たしかに、そう書かれると「大衆」というのは歴史的条件の変化にかかわらず相貌を変えることのない超歴史的「常数」のようなものだと私たちは思ってしまう。けれども、それはやはり違う。吉本のいう「大衆」もまた歴史的形成物であることに変わりはないのである。「戦争体験と責任の問題に対処できる」主体たりうるような「大衆」はある種の歴史的条件が整ったことによって登場し、その歴史的条件が失われたときに消失してゆく。

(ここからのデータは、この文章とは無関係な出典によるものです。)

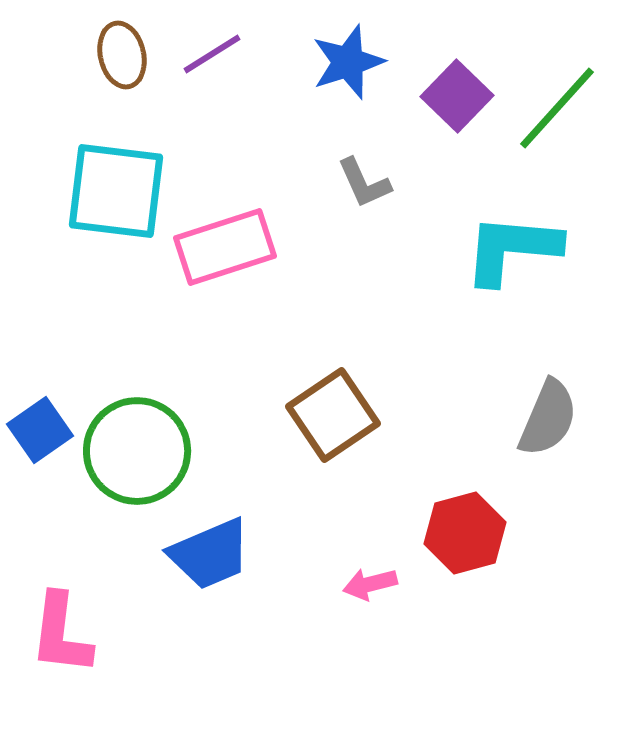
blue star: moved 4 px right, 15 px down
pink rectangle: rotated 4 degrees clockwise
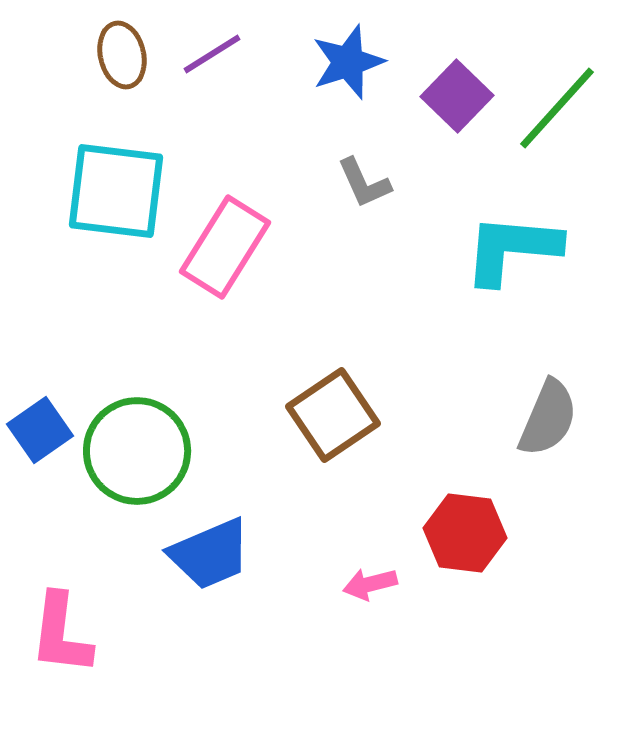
pink rectangle: rotated 40 degrees counterclockwise
red hexagon: rotated 22 degrees clockwise
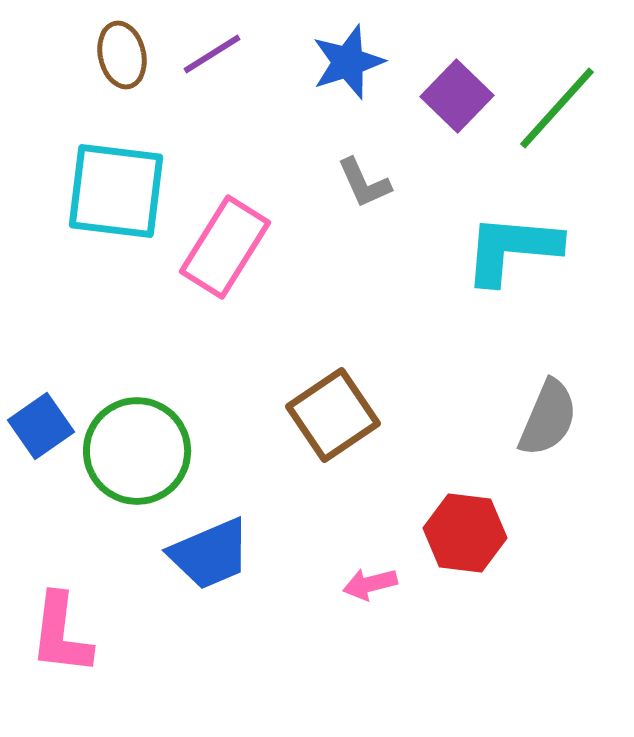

吉本は大日本帝国臣民という仮想的な立ち位置から戦後思想を撃つというトリッキーな戦術によって一時期圧倒的な思想的アドバンテージを確保した。しかし、吉本のアドバンテージもまた歴史的条件によって規定されたものである以上、時間の経過とともに消失してゆくのはやむを得ないことであった。日本人のほとんどが「大日本帝国臣民である生活者」たちの相貌についての記憶を失った1980年代に、日本人は吉本隆明の「大衆」という言葉が何を指示しているのかしだいにわからなくなった。そのとき吉本隆明の政治思想の批評性がその例外的な「切っ先」の鋭さを失ってしまったとしても、それは歴史の自然過程という他ない。